Your assignment:
Repeat exactly the lines of the records below, starting at the line containing "any city for" and ending at the line containing "web site. **". Leave the pictures out.

Records to process:
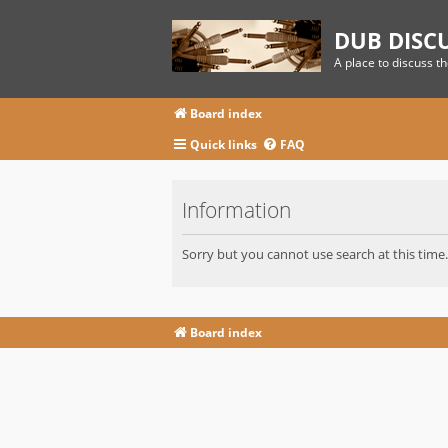
DUB DISC
A place to discuss t
Board index
Quick links
FAQ
Information
Sorry but you cannot use search at this time.
Board index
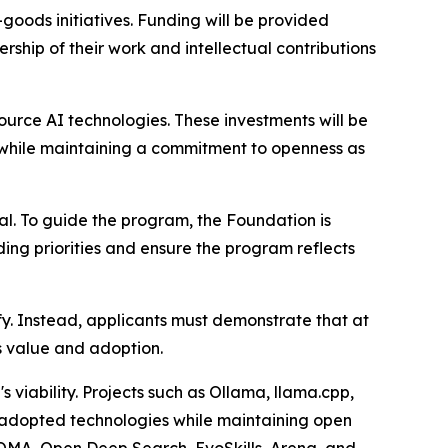
goods initiatives. Funding will be provided
rship of their work and intellectual contributions
urce AI technologies. These investments will be
 while maintaining a commitment to openness as
al. To guide the program, the Foundation is
ing priorities and ensure the program reflects
fy. Instead, applicants must demonstrate that at
's value and adoption.
 viability. Projects such as Ollama, llama.cpp,
adopted technologies while maintaining open
 ROMA, Open Deep Search, EvoSkills, Arena, and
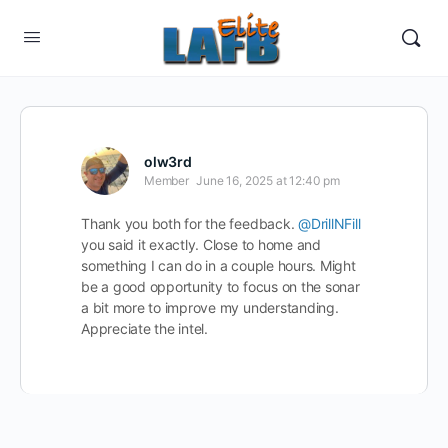
olw3rd
Member
June 16, 2025 at 12:40 pm
Thank you both for the feedback.
@DrillNFill
you said it exactly. Close to home and
something I can do in a couple hours. Might
be a good opportunity to focus on the sonar
a bit more to improve my understanding.
Appreciate the intel.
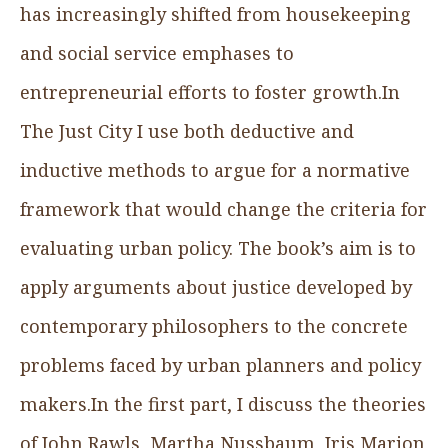
has increasingly shifted from housekeeping
and social service emphases to
entrepreneurial efforts to foster growth.In
The Just City I use both deductive and
inductive methods to argue for a normative
framework that would change the criteria for
evaluating urban policy. The book’s aim is to
apply arguments about justice developed by
contemporary philosophers to the concrete
problems faced by urban planners and policy
makers.In the first part, I discuss the theories
of John Rawls, Martha Nussbaum, Iris Marion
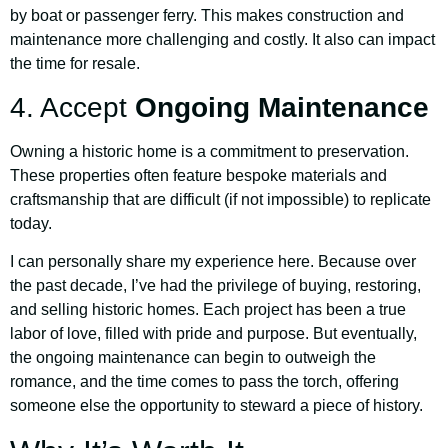
by boat or passenger ferry. This makes construction and
maintenance more challenging and costly. It also can impact
the time for resale.
4. Accept
Ongoing Maintenance
Owning a historic home is a commitment to preservation.
These properties often feature bespoke materials and
craftsmanship that are difficult (if not impossible) to replicate
today.
I can personally share my experience here. Because over
the past decade, I’ve had the privilege of buying, restoring,
and selling historic homes. Each project has been a true
labor of love, filled with pride and purpose. But eventually,
the ongoing maintenance can begin to outweigh the
romance, and the time comes to pass the torch, offering
someone else the opportunity to steward a piece of history.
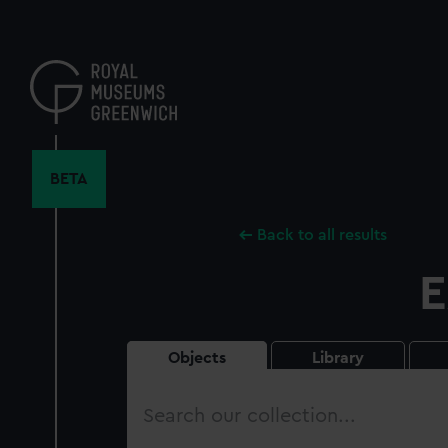
Skip
to
main
content
BETA
Back to all results
E
Objects
Library
Search
our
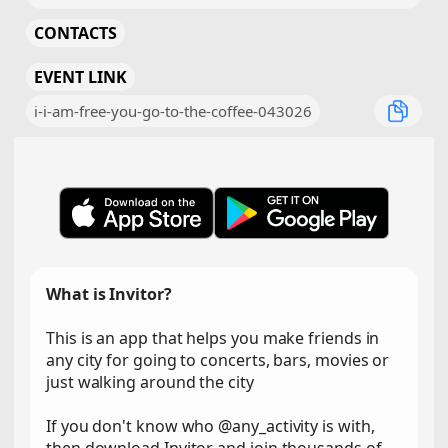
CONTACTS
EVENT LINK
i-i-am-free-you-go-to-the-coffee-043026
What is Invitor?
This is an app that helps you make friends in
any city for going to concerts, bars, movies or
just walking around the city
If you don't know who @any_activity is with,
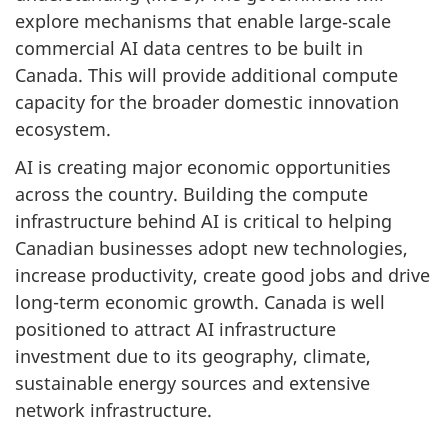
explore mechanisms that enable large‑scale
commercial AI data centres to be built in
Canada. This will provide additional compute
capacity for the broader domestic innovation
ecosystem.
AI is creating major economic opportunities
across the country. Building the compute
infrastructure behind AI is critical to helping
Canadian businesses adopt new technologies,
increase productivity, create good jobs and drive
long-term economic growth. Canada is well
positioned to attract AI infrastructure
investment due to its geography, climate,
sustainable energy sources and extensive
network infrastructure.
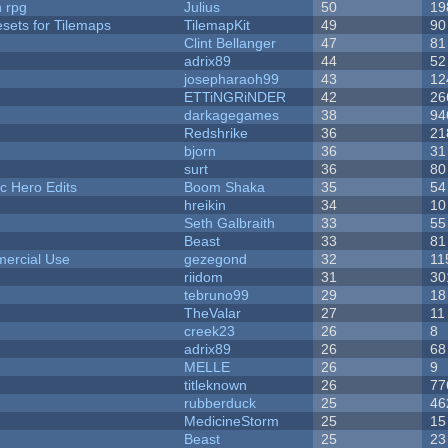
n rpg
Julius
50
19
esets for Tilemaps
TilemapKit
49
90
Clint Bellanger
47
81
adrix89
44
52
josepharaoh99
43
12
ETTiNGRiNDER
42
26
darkagegames
38
94
Redshrike
36
21
bjorn
36
31
surt
36
80
c Hero Edits
Boom Shaka
35
54
hreikin
34
10
Seth Galbraith
33
55
Beast
33
81
ercial Use
gezegond
32
11
riidom
31
30
tebruno99
29
18
TheValar
27
11
creek23
26
8
adrix89
26
68
MELLE
26
9
titleknown
26
77
rubberduck
25
46
MedicineStorm
25
15
Beast
25
23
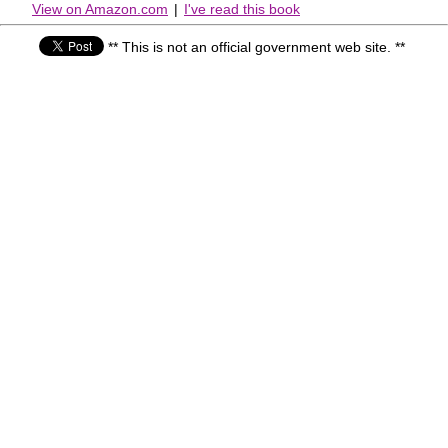
View on Amazon.com
|
I've read this book
** This is not an official government web site. **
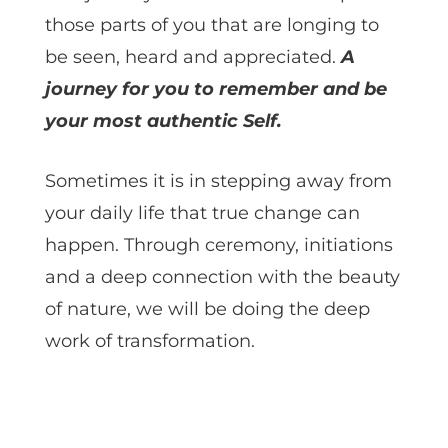
those parts of you that are longing to
be seen, heard and appreciated.
A
journey for you to remember and be
your most authentic Self.
Sometimes it is in stepping away from
your daily life that true change can
happen. Through ceremony, initiations
and a deep connection with the beauty
of nature, we will be doing the deep
work of transformation.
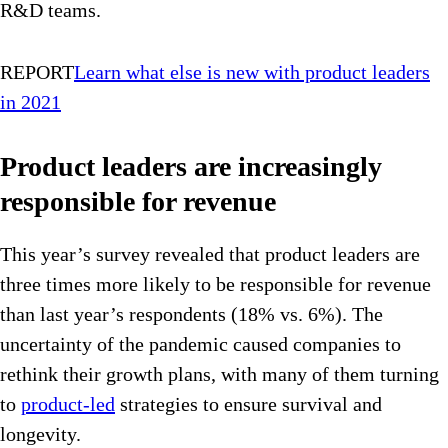
R&D teams.
REPORT
Learn what else is new with product leaders
in 2021
Product leaders are increasingly
responsible for revenue
This year’s survey revealed that product leaders are
three times more likely to be responsible for revenue
than last year’s respondents (18% vs. 6%). The
uncertainty of the pandemic caused companies to
rethink their growth plans, with many of them turning
to
product-led
strategies to ensure survival and
longevity.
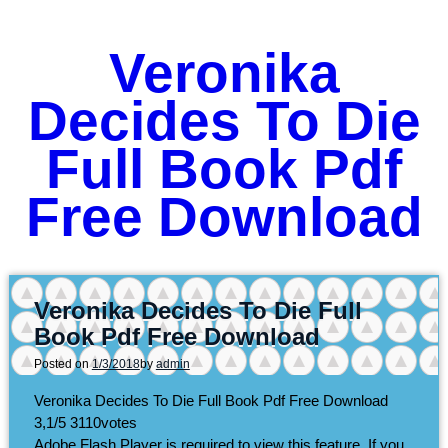
Veronika
Decides To Die
Full Book Pdf
Free Download
Veronika Decides To Die Full
Book Pdf Free Download
Posted on
1/3/2018
by
admin
Veronika Decides To Die Full Book Pdf Free Download
3,1/5
3110
votes
Adobe Flash Player is required to view this feature. If you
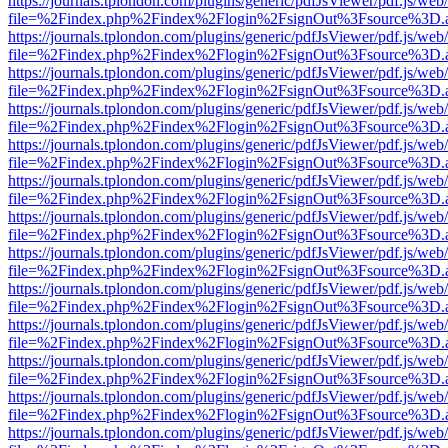
https://journals.tplondon.com/plugins/generic/pdfJsViewer/pdf.js/web
file=%2Findex.php%2Findex%2Flogin%2FsignOut%3Fsource%3D.ame
https://journals.tplondon.com/plugins/generic/pdfJsViewer/pdf.js/web
file=%2Findex.php%2Findex%2Flogin%2FsignOut%3Fsource%3D.ame
https://journals.tplondon.com/plugins/generic/pdfJsViewer/pdf.js/web
file=%2Findex.php%2Findex%2Flogin%2FsignOut%3Fsource%3D.ame
https://journals.tplondon.com/plugins/generic/pdfJsViewer/pdf.js/web
file=%2Findex.php%2Findex%2Flogin%2FsignOut%3Fsource%3D.ame
https://journals.tplondon.com/plugins/generic/pdfJsViewer/pdf.js/web
file=%2Findex.php%2Findex%2Flogin%2FsignOut%3Fsource%3D.ame
https://journals.tplondon.com/plugins/generic/pdfJsViewer/pdf.js/web
file=%2Findex.php%2Findex%2Flogin%2FsignOut%3Fsource%3D.ame
https://journals.tplondon.com/plugins/generic/pdfJsViewer/pdf.js/web
file=%2Findex.php%2Findex%2Flogin%2FsignOut%3Fsource%3D.ame
https://journals.tplondon.com/plugins/generic/pdfJsViewer/pdf.js/web
file=%2Findex.php%2Findex%2Flogin%2FsignOut%3Fsource%3D.ame
https://journals.tplondon.com/plugins/generic/pdfJsViewer/pdf.js/web
file=%2Findex.php%2Findex%2Flogin%2FsignOut%3Fsource%3D.ame
https://journals.tplondon.com/plugins/generic/pdfJsViewer/pdf.js/web
file=%2Findex.php%2Findex%2Flogin%2FsignOut%3Fsource%3D.ame
https://journals.tplondon.com/plugins/generic/pdfJsViewer/pdf.js/web
file=%2Findex.php%2Findex%2Flogin%2FsignOut%3Fsource%3D.ame
https://journals.tplondon.com/plugins/generic/pdfJsViewer/pdf.js/web
file=%2Findex.php%2Findex%2Flogin%2FsignOut%3Fsource%3D.ame
https://journals.tplondon.com/plugins/generic/pdfJsViewer/pdf.js/web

Output of the exercise:
any city for going to concerts, bars, movies or
just walking around the city
If you don't know who @any_activity is with,
explore mechanisms that enable large‑scale
commercial AI data centres to be built in
Canada. This will provide additional compute
capacity for the broader domestic innovation
ecosystem.
AI is creating major economic opportunities
across the country. Building the compute
infrastructure behind AI is critical to helping
Canadian businesses adopt new technologies,
increase productivity, create good jobs and drive
long-term economic growth. Canada is well
positioned to attract AI infrastructure
investment due to its geography, climate,
sustainable energy sources and extensive
network infrastructure.
n rpg
Julius
50
19
esets for Tilemaps
TilemapKit
49
90
Clint Bellanger
47
81
adrix89
44
52
josepharaoh99
43
12
ETTiNGRiNDER
42
26
darkagegames
38
94
Redshrike
36
21
bjorn
36
31
surt
36
80
c Hero Edits
Boom Shaka
35
54
hreikin
34
10
Seth Galbraith
33
55
Beast
33
81
ercial Use
gezegond
32
11
riidom
31
30
tebruno99
29
18
TheValar
27
11
creek23
26
8
adrix89
26
68
MELLE
26
9
titleknown
26
77
rubberduck
25
46
MedicineStorm
25
15
Beast
25
23
View on Amazon.com
|
I've read this book
** This is not an official government web site. **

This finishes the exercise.